══ SOURCE EXTRACT ══

If you don't have models nor previous job results that you need to keep around, I would manually delete the r-cloudml folder and retry training. This wouldn't really explain why a file download hangs unless the logs are incomplete. In any case, this is the only state R keeps between jobs so is worth a shot deleting this folder to retrain with a clean job.

wwells · 2018-04-03T15:18:58Z

Thanks @javierluraschi. Deleting that folder seemed to do the trick for getting past R package installation. The job seems to be exhibiting similar behavior to the 10 hr failed job on a different step.

I'm going to stop the job. It's not obvious to me that the issue is the data_generator calling out to the bucket. But if it is: The image_net bucket is set as regional storage in US-Central1. I selected this as this is the region where my K80 GPU quota was increased to 4.

Should this be Multi-Regional Storage? Do I need to transfer contents to a new bucket to facilitate use with CloudML?

═══

PROBLEM TO WORK ON
Using the thread about the stalled cloud training job, decide whether each statement agrees with it: 1. Deleting the r-cloudml folder got the job past R package installation. 2. The image_net bucket is set as Multi-Regional Storage. 3. The K80 GPU quota was raised to 8. Answer yes or no for each and quote the words from the text that decide it. Answer using only the text, not the material.

══ DATA EXTRACTS ══

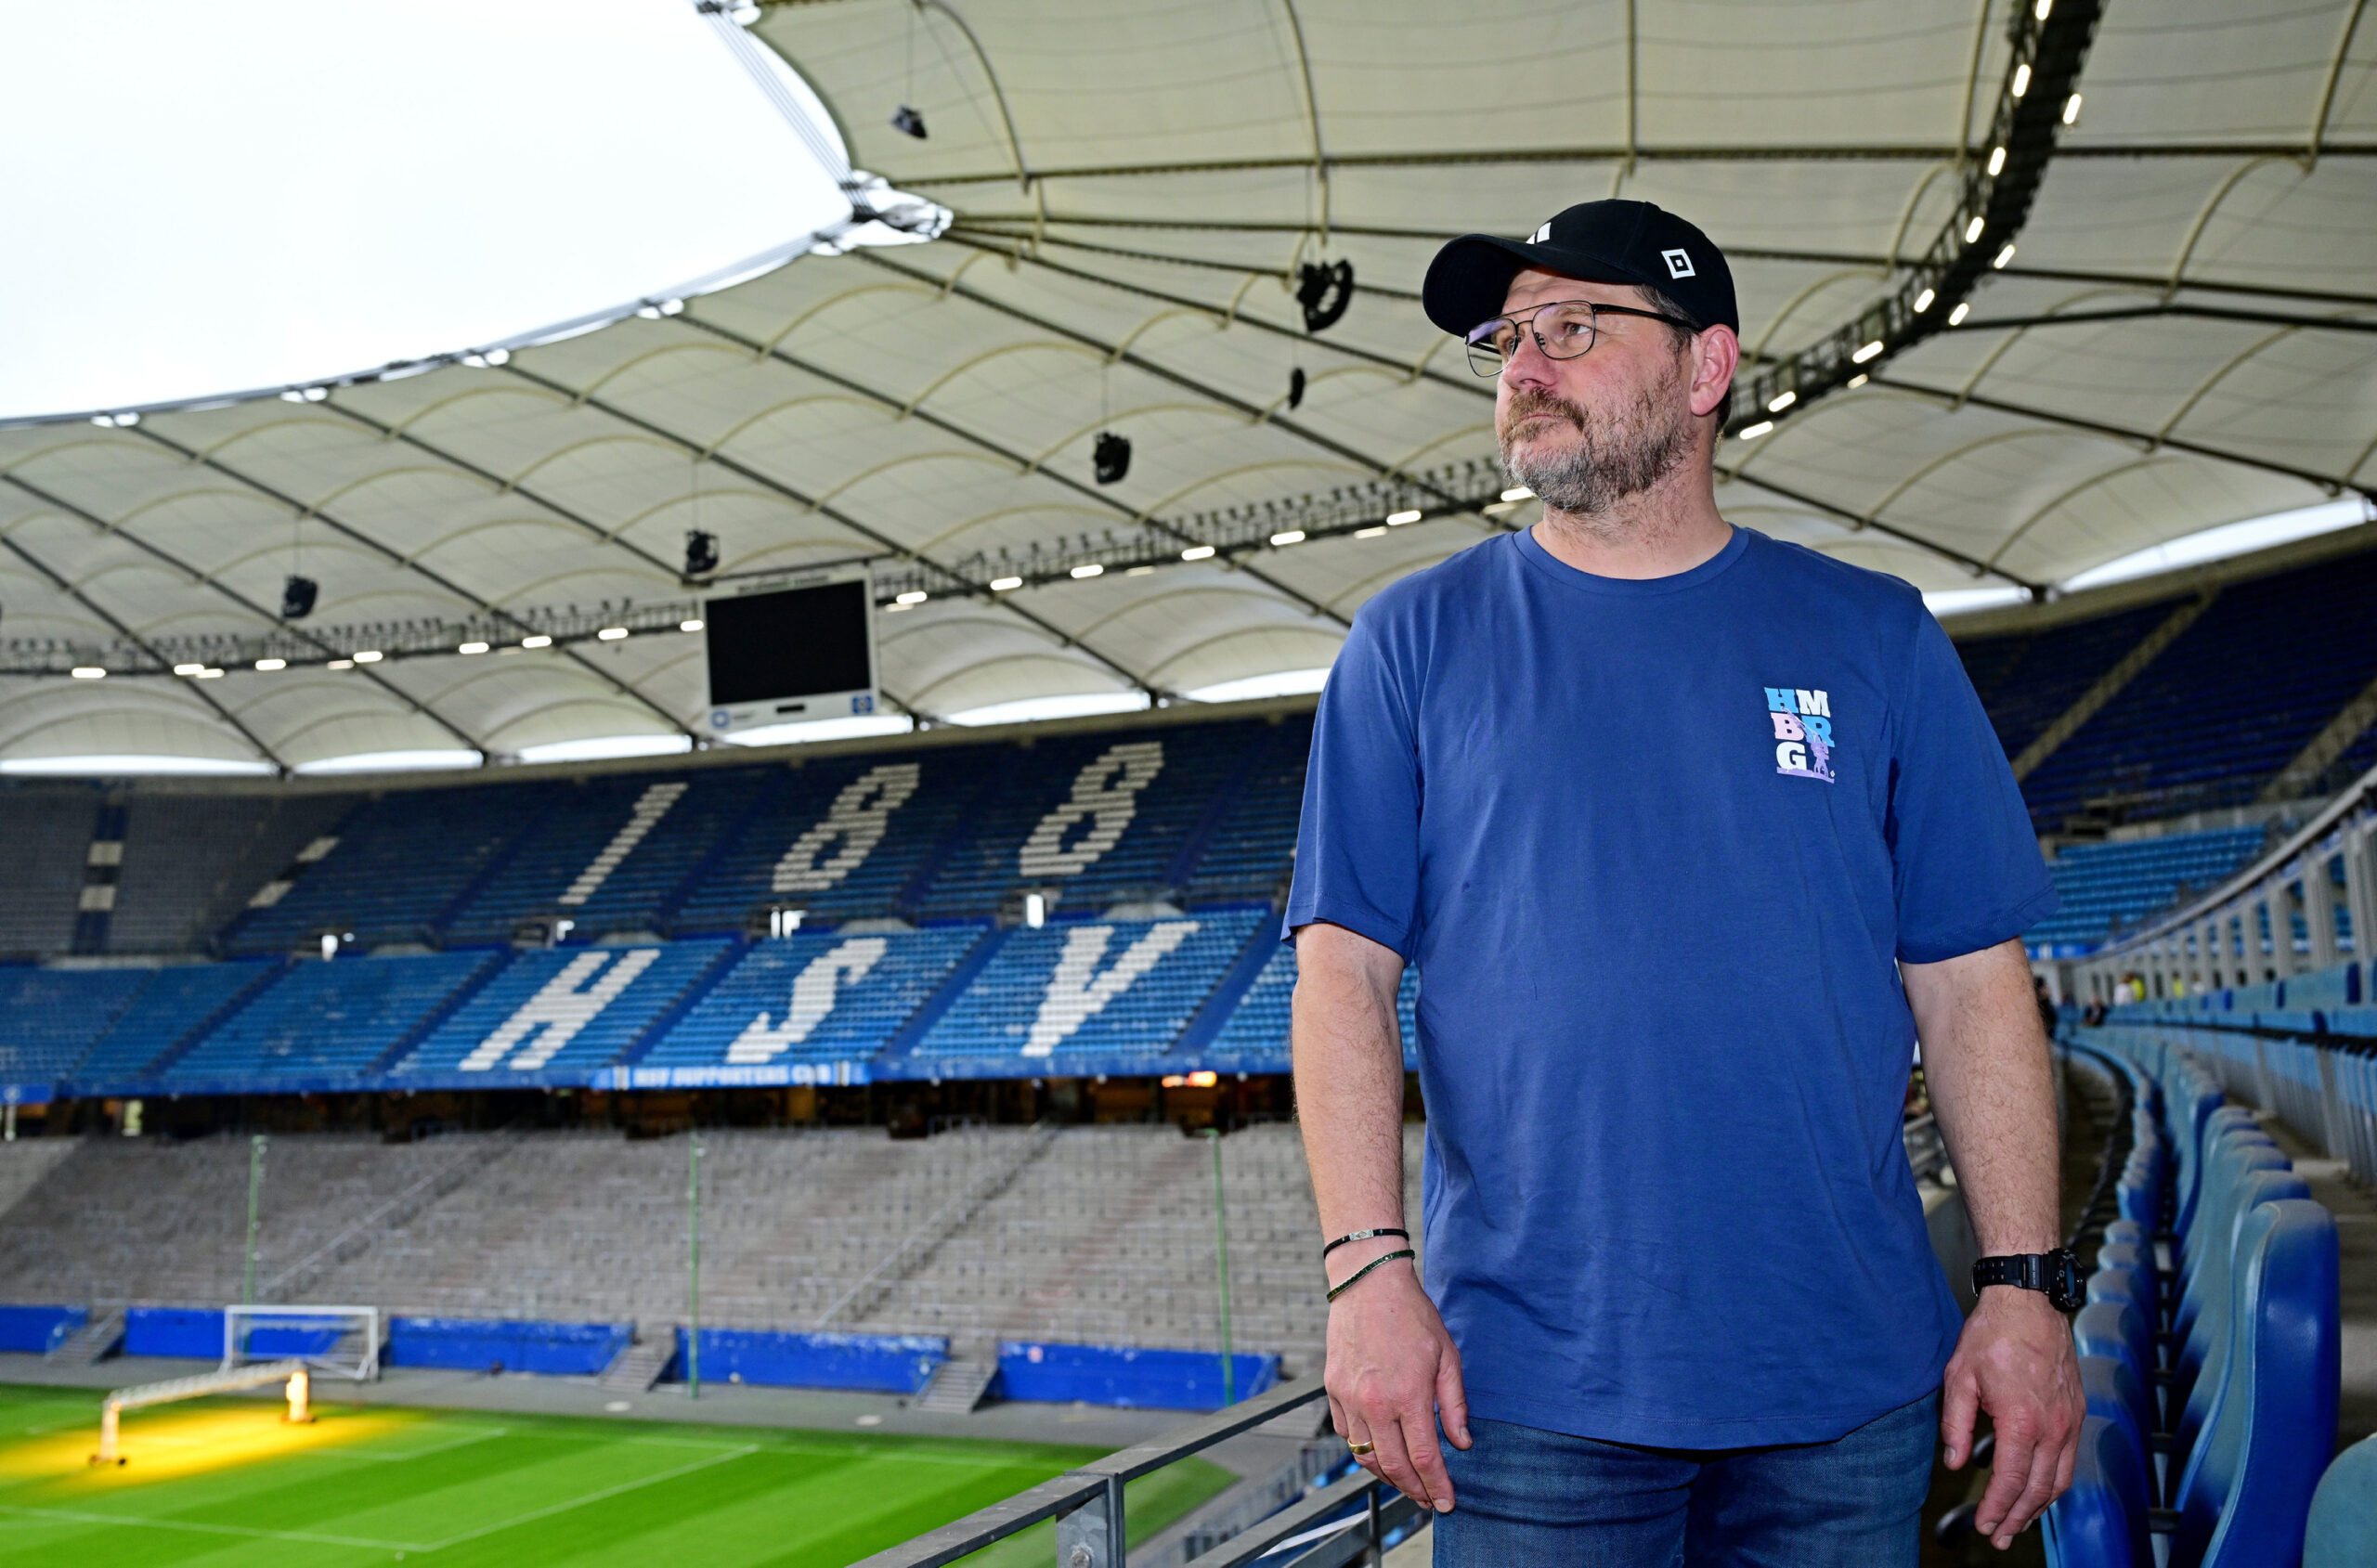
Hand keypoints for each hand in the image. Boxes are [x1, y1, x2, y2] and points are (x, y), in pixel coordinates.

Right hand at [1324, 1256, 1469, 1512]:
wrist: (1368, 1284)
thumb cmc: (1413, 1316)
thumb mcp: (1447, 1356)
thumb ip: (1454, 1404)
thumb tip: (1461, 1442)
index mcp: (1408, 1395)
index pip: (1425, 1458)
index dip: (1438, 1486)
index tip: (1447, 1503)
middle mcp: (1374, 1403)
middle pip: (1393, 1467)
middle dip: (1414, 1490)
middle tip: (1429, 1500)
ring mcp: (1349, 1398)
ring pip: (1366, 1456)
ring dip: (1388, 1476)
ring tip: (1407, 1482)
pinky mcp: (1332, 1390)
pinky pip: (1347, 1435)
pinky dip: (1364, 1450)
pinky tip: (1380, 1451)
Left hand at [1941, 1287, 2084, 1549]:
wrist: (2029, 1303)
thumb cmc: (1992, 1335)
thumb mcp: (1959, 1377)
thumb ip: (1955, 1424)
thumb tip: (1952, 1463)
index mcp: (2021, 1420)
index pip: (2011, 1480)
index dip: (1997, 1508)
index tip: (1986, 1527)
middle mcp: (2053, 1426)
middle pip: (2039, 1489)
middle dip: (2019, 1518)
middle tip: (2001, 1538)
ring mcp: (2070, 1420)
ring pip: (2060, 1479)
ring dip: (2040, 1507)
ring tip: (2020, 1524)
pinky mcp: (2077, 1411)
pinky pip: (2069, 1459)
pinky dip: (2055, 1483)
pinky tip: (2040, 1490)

═══
══ DATA EXTRACTS ══

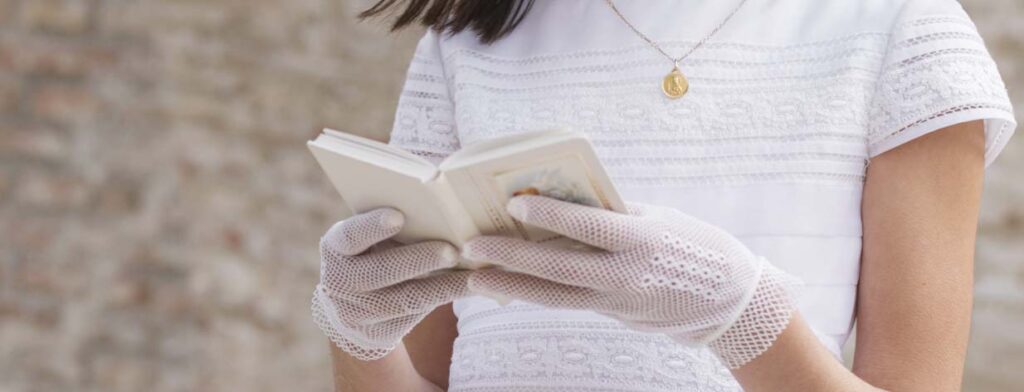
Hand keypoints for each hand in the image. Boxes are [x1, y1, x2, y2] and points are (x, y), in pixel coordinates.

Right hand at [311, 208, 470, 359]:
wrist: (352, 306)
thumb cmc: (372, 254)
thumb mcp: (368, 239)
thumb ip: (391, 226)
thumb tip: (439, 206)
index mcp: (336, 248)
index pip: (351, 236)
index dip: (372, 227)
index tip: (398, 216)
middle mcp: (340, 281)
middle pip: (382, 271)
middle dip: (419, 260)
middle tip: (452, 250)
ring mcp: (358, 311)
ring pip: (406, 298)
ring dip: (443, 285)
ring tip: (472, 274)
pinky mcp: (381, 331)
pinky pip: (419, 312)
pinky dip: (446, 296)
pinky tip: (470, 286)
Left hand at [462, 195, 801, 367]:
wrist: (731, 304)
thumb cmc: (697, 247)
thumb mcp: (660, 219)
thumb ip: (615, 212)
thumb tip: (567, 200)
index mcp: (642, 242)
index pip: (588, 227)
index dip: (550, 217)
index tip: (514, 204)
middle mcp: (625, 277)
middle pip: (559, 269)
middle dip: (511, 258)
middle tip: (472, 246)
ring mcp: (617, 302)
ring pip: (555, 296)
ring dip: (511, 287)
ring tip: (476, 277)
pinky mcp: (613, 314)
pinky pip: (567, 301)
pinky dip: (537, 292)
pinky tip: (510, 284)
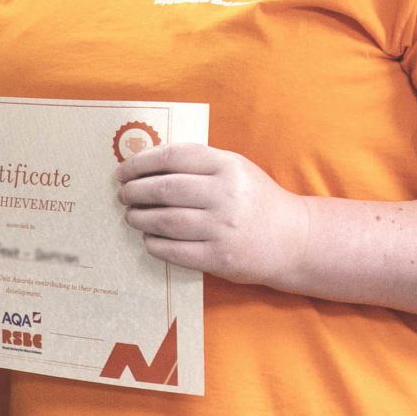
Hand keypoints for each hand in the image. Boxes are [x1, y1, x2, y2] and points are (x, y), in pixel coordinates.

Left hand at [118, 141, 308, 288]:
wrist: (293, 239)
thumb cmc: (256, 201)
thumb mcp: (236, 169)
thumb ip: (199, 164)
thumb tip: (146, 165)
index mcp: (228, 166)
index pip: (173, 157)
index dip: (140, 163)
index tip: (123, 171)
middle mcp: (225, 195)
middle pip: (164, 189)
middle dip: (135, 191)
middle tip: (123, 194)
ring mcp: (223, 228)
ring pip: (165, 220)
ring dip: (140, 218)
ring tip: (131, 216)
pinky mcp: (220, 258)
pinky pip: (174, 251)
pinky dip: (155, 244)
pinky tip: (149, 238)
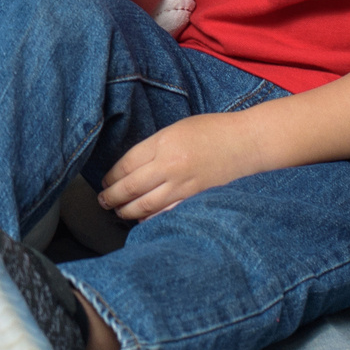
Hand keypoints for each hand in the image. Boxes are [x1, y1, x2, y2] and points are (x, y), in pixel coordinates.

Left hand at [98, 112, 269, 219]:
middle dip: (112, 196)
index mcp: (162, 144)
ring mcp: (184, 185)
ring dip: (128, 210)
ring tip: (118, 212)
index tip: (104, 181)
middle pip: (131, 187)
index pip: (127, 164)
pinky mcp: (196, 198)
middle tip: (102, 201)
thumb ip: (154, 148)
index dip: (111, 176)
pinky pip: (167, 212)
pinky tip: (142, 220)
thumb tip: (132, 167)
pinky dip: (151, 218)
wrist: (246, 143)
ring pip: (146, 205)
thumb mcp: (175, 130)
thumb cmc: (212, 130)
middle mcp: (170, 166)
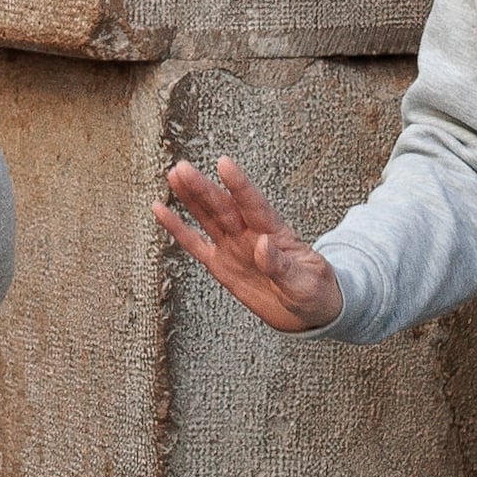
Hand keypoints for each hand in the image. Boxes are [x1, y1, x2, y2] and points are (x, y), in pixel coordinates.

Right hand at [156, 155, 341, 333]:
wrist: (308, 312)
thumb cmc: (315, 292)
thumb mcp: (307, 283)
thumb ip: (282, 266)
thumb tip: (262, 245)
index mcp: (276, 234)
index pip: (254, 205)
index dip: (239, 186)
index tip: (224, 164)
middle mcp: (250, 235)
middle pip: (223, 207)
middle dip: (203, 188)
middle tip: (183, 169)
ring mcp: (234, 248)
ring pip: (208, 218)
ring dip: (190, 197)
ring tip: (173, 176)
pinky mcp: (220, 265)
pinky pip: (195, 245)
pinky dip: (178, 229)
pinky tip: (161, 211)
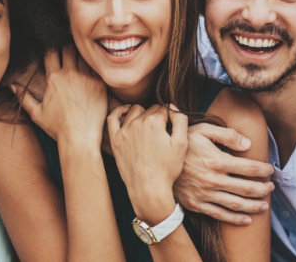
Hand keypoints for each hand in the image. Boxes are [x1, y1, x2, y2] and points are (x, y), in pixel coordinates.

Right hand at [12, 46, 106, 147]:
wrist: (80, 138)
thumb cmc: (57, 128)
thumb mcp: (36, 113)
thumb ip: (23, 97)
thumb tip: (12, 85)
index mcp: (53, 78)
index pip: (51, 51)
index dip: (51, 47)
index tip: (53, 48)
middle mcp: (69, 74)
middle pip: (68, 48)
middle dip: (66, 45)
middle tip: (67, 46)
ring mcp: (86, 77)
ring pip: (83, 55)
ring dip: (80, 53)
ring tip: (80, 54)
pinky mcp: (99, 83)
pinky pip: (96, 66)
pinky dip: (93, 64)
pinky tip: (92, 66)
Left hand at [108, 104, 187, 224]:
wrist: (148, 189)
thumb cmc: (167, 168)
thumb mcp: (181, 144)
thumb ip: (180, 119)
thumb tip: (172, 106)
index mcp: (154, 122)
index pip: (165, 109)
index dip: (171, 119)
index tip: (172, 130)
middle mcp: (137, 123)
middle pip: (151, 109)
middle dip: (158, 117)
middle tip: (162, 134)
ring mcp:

═══
══ DATA EXTRACTS ══

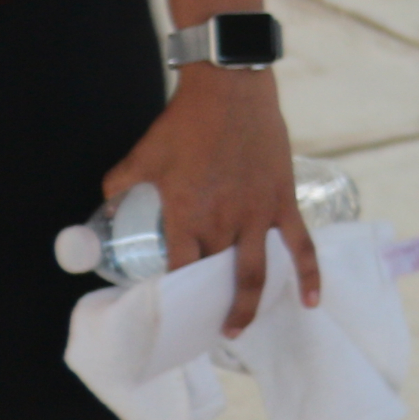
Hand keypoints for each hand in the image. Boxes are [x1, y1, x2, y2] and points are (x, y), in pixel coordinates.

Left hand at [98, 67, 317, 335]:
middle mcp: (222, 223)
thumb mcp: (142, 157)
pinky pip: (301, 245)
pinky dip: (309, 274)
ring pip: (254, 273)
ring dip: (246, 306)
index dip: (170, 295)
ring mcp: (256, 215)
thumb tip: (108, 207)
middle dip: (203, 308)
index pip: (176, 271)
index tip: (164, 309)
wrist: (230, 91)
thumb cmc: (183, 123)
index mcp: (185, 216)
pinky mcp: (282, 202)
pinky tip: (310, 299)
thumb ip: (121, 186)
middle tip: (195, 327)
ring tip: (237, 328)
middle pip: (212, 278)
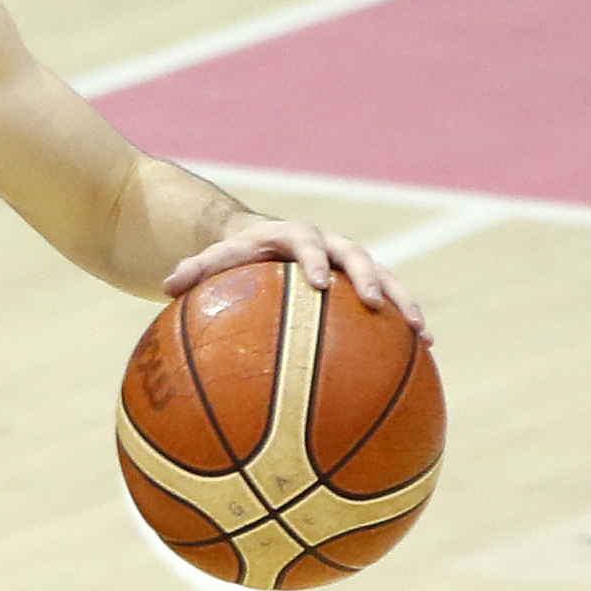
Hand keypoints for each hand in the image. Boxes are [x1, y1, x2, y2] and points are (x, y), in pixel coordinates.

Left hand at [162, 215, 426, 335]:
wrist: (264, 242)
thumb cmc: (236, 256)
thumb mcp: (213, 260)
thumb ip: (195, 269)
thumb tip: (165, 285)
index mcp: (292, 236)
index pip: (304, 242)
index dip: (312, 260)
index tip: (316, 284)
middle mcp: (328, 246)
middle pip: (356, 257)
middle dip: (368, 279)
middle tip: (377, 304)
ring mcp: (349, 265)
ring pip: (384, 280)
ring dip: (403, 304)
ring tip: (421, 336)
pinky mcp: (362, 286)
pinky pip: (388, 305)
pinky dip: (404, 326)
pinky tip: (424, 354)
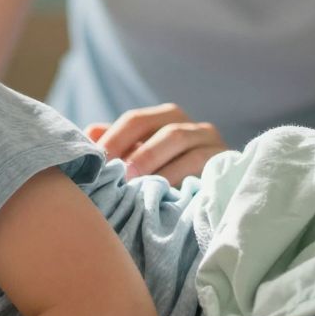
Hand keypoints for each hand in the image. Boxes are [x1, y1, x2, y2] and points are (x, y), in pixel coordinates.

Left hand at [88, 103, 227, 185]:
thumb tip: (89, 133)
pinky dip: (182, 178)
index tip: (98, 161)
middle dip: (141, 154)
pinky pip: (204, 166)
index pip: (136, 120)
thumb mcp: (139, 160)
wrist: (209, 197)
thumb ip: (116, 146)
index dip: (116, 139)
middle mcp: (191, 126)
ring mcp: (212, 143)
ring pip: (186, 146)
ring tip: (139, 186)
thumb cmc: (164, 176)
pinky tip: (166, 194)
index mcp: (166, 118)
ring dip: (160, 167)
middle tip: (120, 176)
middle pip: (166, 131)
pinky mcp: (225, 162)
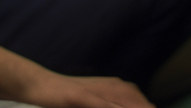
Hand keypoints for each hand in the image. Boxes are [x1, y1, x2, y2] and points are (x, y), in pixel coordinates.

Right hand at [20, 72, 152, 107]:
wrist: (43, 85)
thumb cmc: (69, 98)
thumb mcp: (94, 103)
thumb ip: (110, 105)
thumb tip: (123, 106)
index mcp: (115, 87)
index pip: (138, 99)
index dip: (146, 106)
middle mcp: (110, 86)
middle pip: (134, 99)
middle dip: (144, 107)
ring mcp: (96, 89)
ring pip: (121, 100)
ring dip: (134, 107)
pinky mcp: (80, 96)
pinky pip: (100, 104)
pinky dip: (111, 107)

═══

EXPECTED ANSWER
1. Yes: "Deleting that folder seemed to do the trick for getting past R package installation."
2. No: "The image_net bucket is set as regional storage in US-Central1."
3. No: "the region where my K80 GPU quota was increased to 4."